Your instructions: Please write the listing below out again exactly, leaving every picture behind.

Source data:
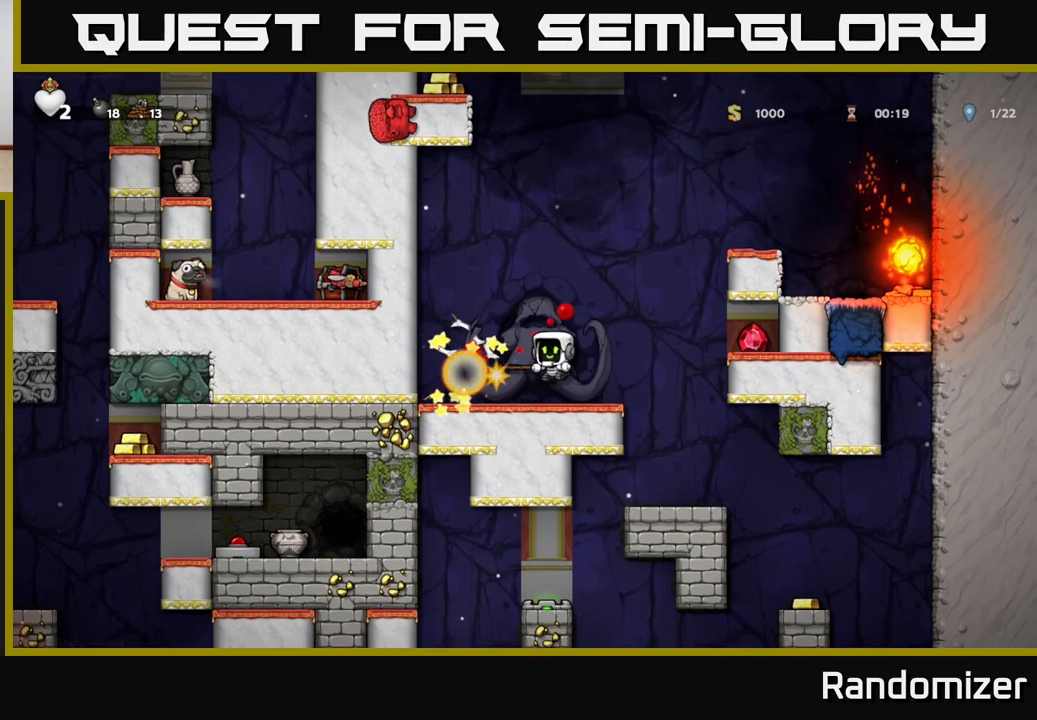
{"buttons": ["A"], "left_stick": "right", "right_stick": "center", "events": [[317, "left_stick", "right"], [417, "A", "down"]]}
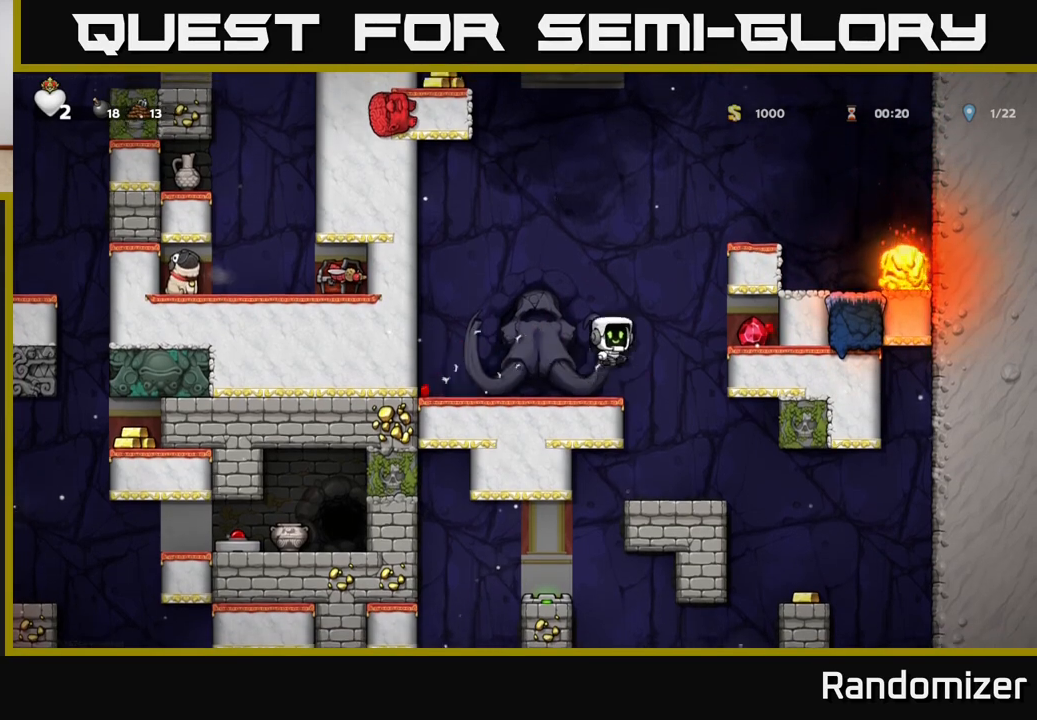
{"buttons": [], "left_stick": "right", "right_stick": "center", "events": [[117, "A", "up"]]}
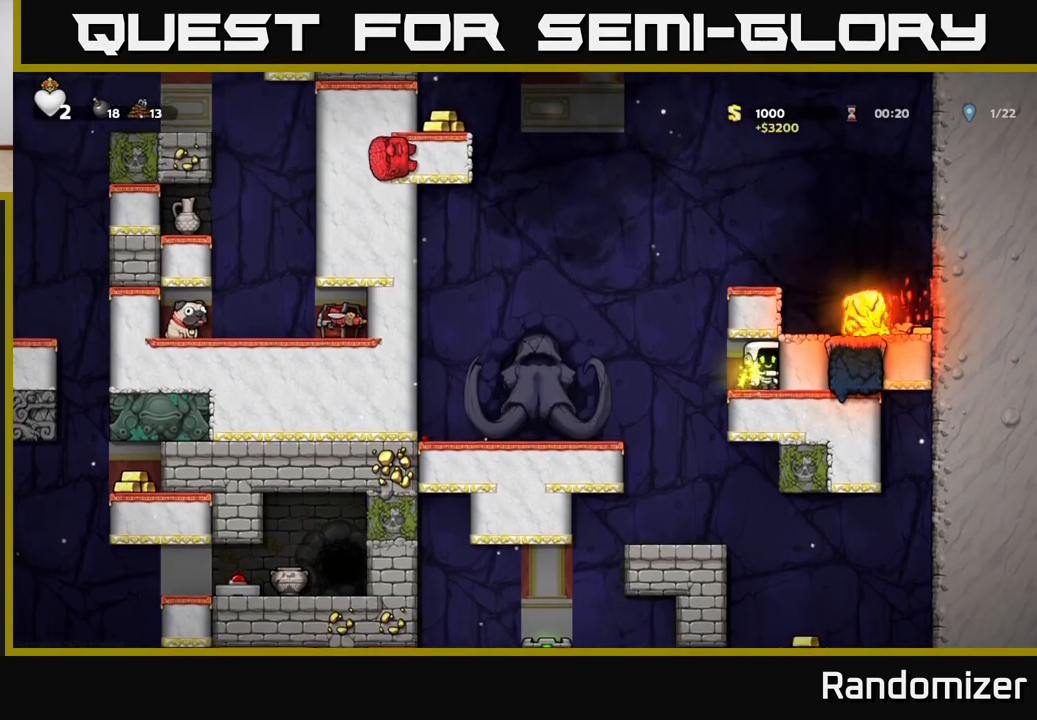
{"buttons": ["A"], "left_stick": "right", "right_stick": "center", "events": [[117, "left_stick", "left"], [300, "A", "down"], [383, "left_stick", "right"]]}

Answer below:
{"buttons": ["A"], "left_stick": "right", "right_stick": "center", "events": [[317, "left_stick", "right"], [417, "A", "down"]]}
{"buttons": [], "left_stick": "right", "right_stick": "center", "events": [[117, "A", "up"]]}
{"buttons": ["A"], "left_stick": "right", "right_stick": "center", "events": [[117, "left_stick", "left"], [300, "A", "down"], [383, "left_stick", "right"]]}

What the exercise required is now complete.